►

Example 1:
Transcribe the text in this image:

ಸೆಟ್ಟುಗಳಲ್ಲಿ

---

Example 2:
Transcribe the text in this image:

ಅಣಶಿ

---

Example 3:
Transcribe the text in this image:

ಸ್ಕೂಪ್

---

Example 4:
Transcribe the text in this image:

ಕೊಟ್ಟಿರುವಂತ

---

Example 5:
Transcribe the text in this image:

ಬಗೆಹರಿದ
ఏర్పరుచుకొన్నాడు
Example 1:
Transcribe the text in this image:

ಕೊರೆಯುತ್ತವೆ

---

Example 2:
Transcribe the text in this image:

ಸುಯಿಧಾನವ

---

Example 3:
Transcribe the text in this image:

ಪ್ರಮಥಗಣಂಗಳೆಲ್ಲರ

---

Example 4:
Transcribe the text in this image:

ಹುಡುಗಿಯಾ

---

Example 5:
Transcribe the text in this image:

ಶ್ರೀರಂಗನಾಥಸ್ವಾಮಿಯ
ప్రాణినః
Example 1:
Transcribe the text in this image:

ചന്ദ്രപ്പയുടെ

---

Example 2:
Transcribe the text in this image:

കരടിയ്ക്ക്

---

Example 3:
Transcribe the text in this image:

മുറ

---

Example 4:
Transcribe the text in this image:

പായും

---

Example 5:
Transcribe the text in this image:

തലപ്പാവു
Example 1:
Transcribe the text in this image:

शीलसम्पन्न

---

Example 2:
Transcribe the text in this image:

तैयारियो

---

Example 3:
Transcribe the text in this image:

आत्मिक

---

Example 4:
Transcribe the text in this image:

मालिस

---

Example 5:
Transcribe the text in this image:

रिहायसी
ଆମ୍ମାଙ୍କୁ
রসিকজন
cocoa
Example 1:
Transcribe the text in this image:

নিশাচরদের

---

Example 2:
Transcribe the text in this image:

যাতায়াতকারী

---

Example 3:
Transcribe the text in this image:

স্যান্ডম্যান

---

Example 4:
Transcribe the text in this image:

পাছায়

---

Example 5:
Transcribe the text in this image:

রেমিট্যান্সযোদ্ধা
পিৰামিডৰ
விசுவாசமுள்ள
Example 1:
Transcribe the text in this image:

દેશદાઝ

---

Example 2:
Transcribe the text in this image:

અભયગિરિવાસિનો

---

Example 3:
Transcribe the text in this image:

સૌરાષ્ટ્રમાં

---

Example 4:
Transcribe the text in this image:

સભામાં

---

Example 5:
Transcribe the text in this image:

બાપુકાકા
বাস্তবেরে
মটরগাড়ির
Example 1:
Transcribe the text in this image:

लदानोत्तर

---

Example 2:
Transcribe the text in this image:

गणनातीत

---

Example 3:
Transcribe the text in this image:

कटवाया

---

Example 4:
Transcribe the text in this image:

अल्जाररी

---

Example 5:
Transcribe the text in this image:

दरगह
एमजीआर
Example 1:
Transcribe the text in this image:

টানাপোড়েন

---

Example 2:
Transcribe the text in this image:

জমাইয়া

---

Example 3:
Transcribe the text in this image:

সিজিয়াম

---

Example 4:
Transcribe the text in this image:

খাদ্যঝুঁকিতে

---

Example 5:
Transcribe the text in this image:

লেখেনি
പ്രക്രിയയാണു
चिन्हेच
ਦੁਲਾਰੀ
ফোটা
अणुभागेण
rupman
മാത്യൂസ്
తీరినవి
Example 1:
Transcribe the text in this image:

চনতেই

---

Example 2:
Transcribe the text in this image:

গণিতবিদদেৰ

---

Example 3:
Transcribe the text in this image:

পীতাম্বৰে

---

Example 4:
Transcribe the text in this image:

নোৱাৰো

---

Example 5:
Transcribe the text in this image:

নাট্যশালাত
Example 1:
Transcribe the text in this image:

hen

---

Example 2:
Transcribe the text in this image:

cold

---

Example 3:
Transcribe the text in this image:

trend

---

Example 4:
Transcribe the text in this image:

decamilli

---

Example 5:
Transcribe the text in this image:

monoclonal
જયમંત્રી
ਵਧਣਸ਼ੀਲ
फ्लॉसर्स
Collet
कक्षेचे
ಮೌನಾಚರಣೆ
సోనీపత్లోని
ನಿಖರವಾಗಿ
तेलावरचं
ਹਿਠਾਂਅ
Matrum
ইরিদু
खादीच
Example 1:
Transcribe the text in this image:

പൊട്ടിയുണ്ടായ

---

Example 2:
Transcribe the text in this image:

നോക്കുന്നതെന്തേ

◄

EXERCISE INSTRUCTIONS =
Print, exactly as written, each record in the listing above.

ANSWER SECTION =
Example 1:
Transcribe the text in this image:

ಸೆಟ್ಟುಗಳಲ್ಲಿ

---

Example 2:
Transcribe the text in this image:

ಅಣಶಿ

---

Example 3:
Transcribe the text in this image:

ಸ್ಕೂಪ್

---

Example 4:
Transcribe the text in this image:

ಕೊಟ್ಟಿರುವಂತ

---

Example 5:
Transcribe the text in this image:

ಬಗೆಹರಿದ
ఏర్పరుచుకొన్నాడు
Example 1:
Transcribe the text in this image:

ಕೊರೆಯುತ್ತವೆ

---

Example 2:
Transcribe the text in this image:

ಸುಯಿಧಾನವ

---

Example 3:
Transcribe the text in this image:

ಪ್ರಮಥಗಣಂಗಳೆಲ್ಲರ

---

Example 4:
Transcribe the text in this image:

ಹುಡುಗಿಯಾ

---

Example 5:
Transcribe the text in this image:

ಶ್ರೀರಂಗನಾಥಸ್ವಾಮಿಯ
ప్రాణినః
Example 1:
Transcribe the text in this image:

ചന്ദ്രപ്പയുടെ

---

Example 2:
Transcribe the text in this image:

കരടിയ്ക്ക്

---

Example 3:
Transcribe the text in this image:

മുറ

---

Example 4:
Transcribe the text in this image:

പായും

---

Example 5:
Transcribe the text in this image:

തലപ്പാവു
Example 1:
Transcribe the text in this image:

शीलसम्पन्न

---

Example 2:
Transcribe the text in this image:

तैयारियो

---

Example 3:
Transcribe the text in this image:

आत्मिक

---

Example 4:
Transcribe the text in this image:

मालिस

---

Example 5:
Transcribe the text in this image:

रिहायसी
ଆମ୍ମାଙ୍କୁ
রসিকজন
cocoa
Example 1:
Transcribe the text in this image:

নিশাচরদের

---

Example 2:
Transcribe the text in this image:

যাতায়াতকারী

---

Example 3:
Transcribe the text in this image:

স্যান্ডম্যান

---

Example 4:
Transcribe the text in this image:

পাছায়

---

Example 5:
Transcribe the text in this image:

রেমিট্যান্সযোদ্ধা
পিৰামিডৰ
விசுவாசமுள்ள
Example 1:
Transcribe the text in this image:

દેશદાઝ

---

Example 2:
Transcribe the text in this image:

અભયગિરિવાસિનો

---

Example 3:
Transcribe the text in this image:

સૌરાષ્ટ્રમાં

---

Example 4:
Transcribe the text in this image:

સભામાં

---

Example 5:
Transcribe the text in this image:

બાપુકાકા
বাস্তবেরে
মটরগাড়ির
Example 1:
Transcribe the text in this image:

लदानोत्तर

---

Example 2:
Transcribe the text in this image:

गणनातीत

---

Example 3:
Transcribe the text in this image:

कटवाया

---

Example 4:
Transcribe the text in this image:

अल्जाररी

---

Example 5:
Transcribe the text in this image:

दरगह
एमजीआर
Example 1:
Transcribe the text in this image:

টানাপোড়েন

---

Example 2:
Transcribe the text in this image:

জমাইয়া

---

Example 3:
Transcribe the text in this image:

সিজিয়াম

---

Example 4:
Transcribe the text in this image:

খাদ্যঝুঁকিতে

---

Example 5:
Transcribe the text in this image:

লেখেনি
പ്രക്രിയയാണു
चिन्हेच
ਦੁਲਾਰੀ
ফোটা
अणुभागेण
rupman
മാത്യൂസ്
తీరినవి
Example 1:
Transcribe the text in this image:

চনতেই

---

Example 2:
Transcribe the text in this image:

গণিতবিদদেৰ

---

Example 3:
Transcribe the text in this image:

পীতাম্বৰে

---

Example 4:
Transcribe the text in this image:

নোৱাৰো

---

Example 5:
Transcribe the text in this image:

নাট্যশালাত
Example 1:
Transcribe the text in this image:

hen

---

Example 2:
Transcribe the text in this image:

cold

---

Example 3:
Transcribe the text in this image:

trend

---

Example 4:
Transcribe the text in this image:

decamilli

---

Example 5:
Transcribe the text in this image:

monoclonal
જયમંત્રી
ਵਧਣਸ਼ੀਲ
फ्लॉसर्स
Collet
कक्षेचे
ಮೌನಾಚರಣೆ
సోనీపత్లోని
ನಿಖರವಾಗಿ
तेलावरचं
ਹਿਠਾਂਅ
Matrum
ইরিদু
खादीच
Example 1:
Transcribe the text in this image:

പൊട്ടിയുണ്ടായ

---

Example 2:
Transcribe the text in this image:

നോക്കുന്നതെന്തേ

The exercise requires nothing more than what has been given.